Ma sœur chérie a volé la date du mariage que j'avais annoncée en premier.

Ma sœur chérie a délibérément réservé sa cérémonie de mariage à la même date que moi. Nos parents l'ont choisie ; ma mère m'a dit : « Tu comprendras. » J'ai simplement hoché la tête. Dix minutes avant la cérémonie, ils se sont précipités sur le lieu de la réception et ont pâli en réalisant où il se trouvait réellement…

Ma sœur chérie a délibérément choisi ma date de mariage. Nos parents l'ont choisie. Maman a dit : « Tu comprendras. » J'ai simplement hoché la tête.

Dix minutes avant mes vœux, ils se sont précipités sur le lieu de la cérémonie et ont pâli en réalisant où il se trouvait réellement.

Je m'appelle Jenny Curry. J'ai 31 ans. Et six mois avant mon mariage, ma sœur cadette Ashley a réservé le sien pour la même date que le mien, le 14 juin 2025. La date que j'avais annoncée lors du dîner de Noël quelques mois auparavant.

Quand je lui ai demandé de déplacer la réservation, elle a souri et m'a dit que l'hôtel Jefferson n'avait plus que ce samedi-là de disponible pour toute l'année. J'ai appelé l'hôtel moi-même. C'était un mensonge. Quand j'ai demandé à mes parents d'intervenir, ma mère m'a regardée droit dans les yeux et m'a dit : « Tu comprendras, Jenny. C'est le mariage d'Ashley dont tout le monde parlera. »

Elle avait raison, mais pas comme elle l'imaginait.

Dix minutes avant la cérémonie, mes parents sont arrivés en trombe, en retard, essoufflés et encore habillés pour la réception chic d'Ashley. Ils pensaient que j'allais me marier dans une triste petite chambre d'hôpital. Puis ils ont franchi les portes.

Mon père a pâli. Ma mère s'est figée, car ils n'avaient aucune idée de ce que j'avais réellement prévu.

Le jour où Ashley a annoncé la date de son mariage, la mienne aussi, j'étais en pleine distribution de médicaments. Soins intensifs pédiatriques, deuxième étage, aile ouest, 19h15. J'avais trois patients ce soir-là : un enfant de 4 ans en convalescence après une opération du cœur, un enfant de 7 ans atteint de méningite bactérienne et un enfant de 6 ans, victime de noyade, sous assistance respiratoire.

J'ai senti mon téléphone vibrer dans ma poche. Je l'ai ignoré. Protocole.

Quand on prépare la morphine, on ne regarde pas ses SMS, mais le mien n'arrêtait pas de vibrer.
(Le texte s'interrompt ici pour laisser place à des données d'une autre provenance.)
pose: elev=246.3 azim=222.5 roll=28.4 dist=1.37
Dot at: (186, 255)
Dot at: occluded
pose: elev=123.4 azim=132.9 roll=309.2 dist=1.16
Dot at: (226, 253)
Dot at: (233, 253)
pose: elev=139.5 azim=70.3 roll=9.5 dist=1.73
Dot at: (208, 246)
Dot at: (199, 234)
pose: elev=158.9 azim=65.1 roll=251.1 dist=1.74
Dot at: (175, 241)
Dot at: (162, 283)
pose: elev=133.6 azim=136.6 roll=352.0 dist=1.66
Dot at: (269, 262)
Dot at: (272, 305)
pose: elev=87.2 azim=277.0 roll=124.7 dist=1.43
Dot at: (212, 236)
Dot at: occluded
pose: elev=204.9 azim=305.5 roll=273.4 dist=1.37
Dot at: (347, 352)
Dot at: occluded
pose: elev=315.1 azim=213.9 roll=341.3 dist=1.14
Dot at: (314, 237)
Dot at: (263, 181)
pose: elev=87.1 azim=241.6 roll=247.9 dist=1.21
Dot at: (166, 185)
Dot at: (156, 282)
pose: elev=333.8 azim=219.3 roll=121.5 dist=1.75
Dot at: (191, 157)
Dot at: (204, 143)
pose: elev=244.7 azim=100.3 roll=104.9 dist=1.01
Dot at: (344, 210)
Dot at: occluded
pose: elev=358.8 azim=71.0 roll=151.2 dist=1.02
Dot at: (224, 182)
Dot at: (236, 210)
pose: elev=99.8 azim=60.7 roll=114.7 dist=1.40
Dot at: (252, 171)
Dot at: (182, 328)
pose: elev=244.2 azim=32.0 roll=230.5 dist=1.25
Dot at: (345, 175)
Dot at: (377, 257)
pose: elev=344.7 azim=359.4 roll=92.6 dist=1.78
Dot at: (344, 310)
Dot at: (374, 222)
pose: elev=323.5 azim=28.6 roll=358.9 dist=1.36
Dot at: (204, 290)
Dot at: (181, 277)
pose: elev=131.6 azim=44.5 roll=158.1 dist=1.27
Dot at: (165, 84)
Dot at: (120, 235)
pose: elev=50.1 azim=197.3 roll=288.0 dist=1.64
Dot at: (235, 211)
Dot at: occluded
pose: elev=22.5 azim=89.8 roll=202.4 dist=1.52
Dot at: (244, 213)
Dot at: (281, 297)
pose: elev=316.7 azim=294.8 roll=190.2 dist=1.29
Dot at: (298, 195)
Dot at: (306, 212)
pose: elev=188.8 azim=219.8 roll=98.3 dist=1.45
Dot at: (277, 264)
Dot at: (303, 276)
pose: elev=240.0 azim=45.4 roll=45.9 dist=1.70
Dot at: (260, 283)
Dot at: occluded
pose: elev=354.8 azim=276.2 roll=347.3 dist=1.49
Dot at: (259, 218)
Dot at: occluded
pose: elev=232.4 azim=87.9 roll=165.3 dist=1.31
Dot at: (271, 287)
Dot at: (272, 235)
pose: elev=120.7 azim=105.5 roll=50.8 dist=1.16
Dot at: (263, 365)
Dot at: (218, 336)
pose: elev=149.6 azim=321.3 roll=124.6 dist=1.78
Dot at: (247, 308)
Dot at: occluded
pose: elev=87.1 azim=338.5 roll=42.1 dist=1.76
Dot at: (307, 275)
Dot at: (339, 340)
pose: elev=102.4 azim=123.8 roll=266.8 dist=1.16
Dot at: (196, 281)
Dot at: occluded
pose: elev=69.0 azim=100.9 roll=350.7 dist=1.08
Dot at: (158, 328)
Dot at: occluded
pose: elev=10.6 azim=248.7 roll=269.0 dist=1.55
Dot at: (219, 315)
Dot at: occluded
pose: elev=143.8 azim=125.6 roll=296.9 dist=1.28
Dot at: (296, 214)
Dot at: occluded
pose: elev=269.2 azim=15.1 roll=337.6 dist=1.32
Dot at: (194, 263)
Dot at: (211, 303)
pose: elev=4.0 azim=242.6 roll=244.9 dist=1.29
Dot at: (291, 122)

La conversation de groupe familiale. Celle qui restait muette pendant des semaines jusqu'à ce qu'Ashley ait des nouvelles. J'ai terminé la distribution des médicaments, signé le dossier et suis entré dans la réserve.

47 messages.

J'ai fait défiler rapidement. Photos de fiançailles, Ashley et Trevor. Sa main tendue. Un diamant qui capte la lumière. Les félicitations affluaient. Et puis je l'ai vue.

Date du mariage : 14 juin 2025.

J'ai eu les mains froides.

14 juin. Ma date. Celle que j'avais annoncée il y a huit mois. Celle pour laquelle j'avais versé un acompte de 2 500 $ en septembre. Je l'ai relue, puis encore une fois.

Ma collègue Kesha a passé la tête. « Ça va ? »

« Oui », ai-je répondu. Ma voix semblait lointaine. « Juste des histoires de famille. »

Elle a regardé mon visage. « Tu es sûre ? »

J’ai acquiescé. « Je dois revérifier la dose de morphine pour le lit numéro trois. Pouvez-vous vérifier mon calcul ? »

"Bien sûr."

Mes mains tremblaient tellement que je n'osais pas me faire confiance.

Ce soir-là, en rentrant chez moi à 7h03 après mon service, je repensais sans cesse à la scène. Le visage d'Ashley au dîner de Noël. Son silence soudain quand j'avais annoncé ma venue. Son sourire crispé.

Peut-être était-ce une erreur involontaire. Peut-être ne se souvenait-elle vraiment de rien. Peut-être…

Non.

J'avais déjà vu ce regard. Quand j'ai été admise en école d'infirmières et qu'elle n'a pas été prise dans l'université de son choix. Quand j'ai acheté ma première voiture avec mon propre argent et qu'elle a dû demander de l'aide à mon père. Quand je leur ai parlé de Sam et qu'elle a réalisé que son calendrier était en train de dérailler.